Что касается собственно художественной жизни в 1970-х, то мне представляется новой тенденцией становление «московской школы концептуализма» и появление так называемого «соц-арта». При этом, что характерно для всех течений, на фоне ярких лидеров была довольно размытая периферия. Разумеется, лидерами были Кабаков (в «московском концептуализме») и Комар и Меламид (в соц-арте, которому они и дали название). Лидировали они прежде всего за счет специфики содержания своего творчества (советская фактура), но в смысле языка и у Кабакова, и у Комара и Меламида было много предшественников. У Кабакова это и Дюшан, и Магритт, и Кошут, и Аракава, и Болтанский, и Бойс.

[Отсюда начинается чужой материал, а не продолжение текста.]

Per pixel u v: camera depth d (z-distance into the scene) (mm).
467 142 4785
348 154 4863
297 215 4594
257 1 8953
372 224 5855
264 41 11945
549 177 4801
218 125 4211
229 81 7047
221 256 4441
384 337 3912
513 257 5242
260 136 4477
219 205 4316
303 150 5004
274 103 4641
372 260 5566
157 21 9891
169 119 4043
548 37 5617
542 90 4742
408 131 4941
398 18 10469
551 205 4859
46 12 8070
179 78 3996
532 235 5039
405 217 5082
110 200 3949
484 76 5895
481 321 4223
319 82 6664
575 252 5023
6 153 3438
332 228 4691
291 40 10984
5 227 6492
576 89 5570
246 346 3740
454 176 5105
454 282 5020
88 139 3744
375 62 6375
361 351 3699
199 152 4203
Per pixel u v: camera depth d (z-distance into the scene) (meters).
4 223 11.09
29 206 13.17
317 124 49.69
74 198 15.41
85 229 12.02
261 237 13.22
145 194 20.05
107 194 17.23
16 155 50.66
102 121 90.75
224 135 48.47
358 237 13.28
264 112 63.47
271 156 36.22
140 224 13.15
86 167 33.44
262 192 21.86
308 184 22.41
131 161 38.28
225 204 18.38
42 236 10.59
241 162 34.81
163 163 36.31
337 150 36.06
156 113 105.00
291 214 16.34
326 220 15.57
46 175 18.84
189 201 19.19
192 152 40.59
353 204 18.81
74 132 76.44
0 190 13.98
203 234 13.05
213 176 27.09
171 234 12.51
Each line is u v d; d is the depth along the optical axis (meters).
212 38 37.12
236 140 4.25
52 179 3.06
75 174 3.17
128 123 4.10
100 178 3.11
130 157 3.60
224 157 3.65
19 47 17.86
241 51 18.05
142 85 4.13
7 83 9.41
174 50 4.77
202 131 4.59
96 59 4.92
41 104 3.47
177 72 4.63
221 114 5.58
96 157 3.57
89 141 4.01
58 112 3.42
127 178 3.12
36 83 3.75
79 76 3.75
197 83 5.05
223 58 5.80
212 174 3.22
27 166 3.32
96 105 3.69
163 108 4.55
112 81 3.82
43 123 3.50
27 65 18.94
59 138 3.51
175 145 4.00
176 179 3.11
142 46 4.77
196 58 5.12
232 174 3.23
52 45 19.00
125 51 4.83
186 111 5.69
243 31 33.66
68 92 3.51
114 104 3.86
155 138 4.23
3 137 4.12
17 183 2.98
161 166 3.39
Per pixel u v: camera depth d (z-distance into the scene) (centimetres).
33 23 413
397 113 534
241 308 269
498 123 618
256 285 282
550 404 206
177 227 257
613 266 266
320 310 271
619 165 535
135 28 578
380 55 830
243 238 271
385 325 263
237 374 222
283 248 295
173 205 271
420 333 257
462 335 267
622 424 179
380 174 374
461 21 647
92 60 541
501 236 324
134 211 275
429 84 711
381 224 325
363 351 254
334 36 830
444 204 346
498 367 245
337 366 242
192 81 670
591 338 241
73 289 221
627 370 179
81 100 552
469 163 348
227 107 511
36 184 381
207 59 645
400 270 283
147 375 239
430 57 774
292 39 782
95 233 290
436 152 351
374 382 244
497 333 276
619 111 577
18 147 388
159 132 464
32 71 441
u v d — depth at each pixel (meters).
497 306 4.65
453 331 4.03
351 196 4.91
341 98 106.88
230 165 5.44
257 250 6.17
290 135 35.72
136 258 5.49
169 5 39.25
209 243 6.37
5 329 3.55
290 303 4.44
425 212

Некоторые вещи были заимствованы буквально – например, «Это не трубка» у Магритта и «Это не морковка» у Кабакова и т. д. Примеров и аналогий вообще много: и веревочки, и кучи мусора с подписями, и тряпки, и витрины с записочками, и инсталляции часто встречались на западных выставках. Думаю, что успешная адаптация Кабакова на Западе была во многом обусловлена узнаваемым языком, то есть он был как бы «свой», внутри main stream’а, но в то же время и экзотичен, остроумен и переводил уровень советской бытовой фактуры на метафизическую высоту.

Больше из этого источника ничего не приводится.